Seja como for, na paisagem romana de Castelo de Vide o sítio de Mosteiros ganha forma por ser o local mais especificamente romano dada a profusa utilização de elementos característicos. Do ponto de vista construtivo, a variedade e qualidade de aparelhos e

técnicas introduzidas pelo contingente itálico, e no campo material, com materiais genericamente ausentes desta área regional, como a terra sigillata e as lucernas, ou o exemplar caso da urna em chumbo.

Este ponto é relevante e merece alguma atenção, pois nos diversos sítios listados vamos encontrando um, digamos, fácies identitário mais vinculado ao fundo indígena, embora se detecte, apesar dos frágeis dados disponíveis, uma ágil integração das inovações especificamente romanas. Se Mosteiros parece ser, por enquanto, um sítio com forte componente latina nas expressões construtivas e nos elementos da cultura material, os restantes sítios estão, como dizer?, com esta componente menos expressivamente marcada, o que poderá também ser originado pelo estado embrionário da investigação.

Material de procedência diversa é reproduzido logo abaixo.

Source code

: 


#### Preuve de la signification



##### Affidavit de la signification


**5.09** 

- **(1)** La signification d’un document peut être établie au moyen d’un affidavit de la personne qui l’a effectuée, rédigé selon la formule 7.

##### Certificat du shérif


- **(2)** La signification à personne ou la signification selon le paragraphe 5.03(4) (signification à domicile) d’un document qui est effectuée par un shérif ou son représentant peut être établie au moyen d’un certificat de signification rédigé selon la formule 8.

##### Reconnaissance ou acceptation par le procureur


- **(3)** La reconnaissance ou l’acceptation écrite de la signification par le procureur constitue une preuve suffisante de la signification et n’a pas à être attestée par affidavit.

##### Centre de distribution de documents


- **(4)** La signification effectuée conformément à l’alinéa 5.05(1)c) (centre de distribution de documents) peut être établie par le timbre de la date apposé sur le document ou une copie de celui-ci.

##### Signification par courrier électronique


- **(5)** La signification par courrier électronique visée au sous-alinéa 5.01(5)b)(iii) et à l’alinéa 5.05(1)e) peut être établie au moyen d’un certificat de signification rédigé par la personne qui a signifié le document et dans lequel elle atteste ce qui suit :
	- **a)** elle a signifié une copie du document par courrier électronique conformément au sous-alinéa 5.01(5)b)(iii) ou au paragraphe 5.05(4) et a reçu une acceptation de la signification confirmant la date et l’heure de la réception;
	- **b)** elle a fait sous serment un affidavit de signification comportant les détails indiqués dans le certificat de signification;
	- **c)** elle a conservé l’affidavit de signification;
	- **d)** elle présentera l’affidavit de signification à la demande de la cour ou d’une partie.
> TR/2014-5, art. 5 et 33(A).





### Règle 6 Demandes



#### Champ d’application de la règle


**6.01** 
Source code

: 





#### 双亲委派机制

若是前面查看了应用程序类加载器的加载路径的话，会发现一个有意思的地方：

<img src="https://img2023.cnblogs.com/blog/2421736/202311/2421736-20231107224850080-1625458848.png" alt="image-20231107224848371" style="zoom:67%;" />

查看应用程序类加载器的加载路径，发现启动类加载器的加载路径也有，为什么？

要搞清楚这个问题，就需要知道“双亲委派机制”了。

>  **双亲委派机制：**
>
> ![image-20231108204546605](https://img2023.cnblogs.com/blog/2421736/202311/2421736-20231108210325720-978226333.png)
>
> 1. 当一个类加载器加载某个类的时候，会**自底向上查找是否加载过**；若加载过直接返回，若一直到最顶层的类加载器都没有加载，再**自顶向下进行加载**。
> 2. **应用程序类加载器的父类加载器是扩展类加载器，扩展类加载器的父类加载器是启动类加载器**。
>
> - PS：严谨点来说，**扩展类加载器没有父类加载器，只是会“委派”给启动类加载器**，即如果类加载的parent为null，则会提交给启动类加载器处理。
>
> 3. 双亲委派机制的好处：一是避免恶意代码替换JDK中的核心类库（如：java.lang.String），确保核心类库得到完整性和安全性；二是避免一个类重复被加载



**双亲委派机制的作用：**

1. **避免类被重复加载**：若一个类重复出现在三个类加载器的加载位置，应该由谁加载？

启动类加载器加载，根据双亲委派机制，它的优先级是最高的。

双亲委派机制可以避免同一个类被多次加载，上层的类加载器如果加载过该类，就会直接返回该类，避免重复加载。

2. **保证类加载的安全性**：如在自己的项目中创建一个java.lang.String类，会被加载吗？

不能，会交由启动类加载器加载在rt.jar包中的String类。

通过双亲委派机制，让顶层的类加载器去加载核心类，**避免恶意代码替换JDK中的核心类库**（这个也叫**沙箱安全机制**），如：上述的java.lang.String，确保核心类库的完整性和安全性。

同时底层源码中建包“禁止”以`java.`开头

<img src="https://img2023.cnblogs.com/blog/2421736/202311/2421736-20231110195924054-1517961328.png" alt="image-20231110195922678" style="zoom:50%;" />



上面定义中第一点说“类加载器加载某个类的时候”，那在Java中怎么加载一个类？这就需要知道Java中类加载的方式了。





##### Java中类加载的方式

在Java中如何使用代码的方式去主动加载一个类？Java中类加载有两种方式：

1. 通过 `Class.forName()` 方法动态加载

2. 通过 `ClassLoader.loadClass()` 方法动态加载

Um último comentário para a evolução diacrónica. O aspecto mais relevante parece ser o facto de uma significativa quantidade destes sítios se encontrar ocupado em períodos tardios. Para alem dos casos evidentes, nas necrópoles de Santo Amarinho e de Azinhaga da Boa Morte, também nos locais de habitação encontramos essa expressão. Necropolização da pars rustica em Mascarro, provavelmente. Capiteis paleocristãos em Vale da Bexiga e Mosteiros. Evidente diacronia na Barragem de Póvoa e Meadas. E mais alguns dados soltos que deverão ser melhor avaliados, em especial na faixa de terra ao longo do Sever. Portanto, para já, indícios de continuidade e de estabilidade nesta paisagem.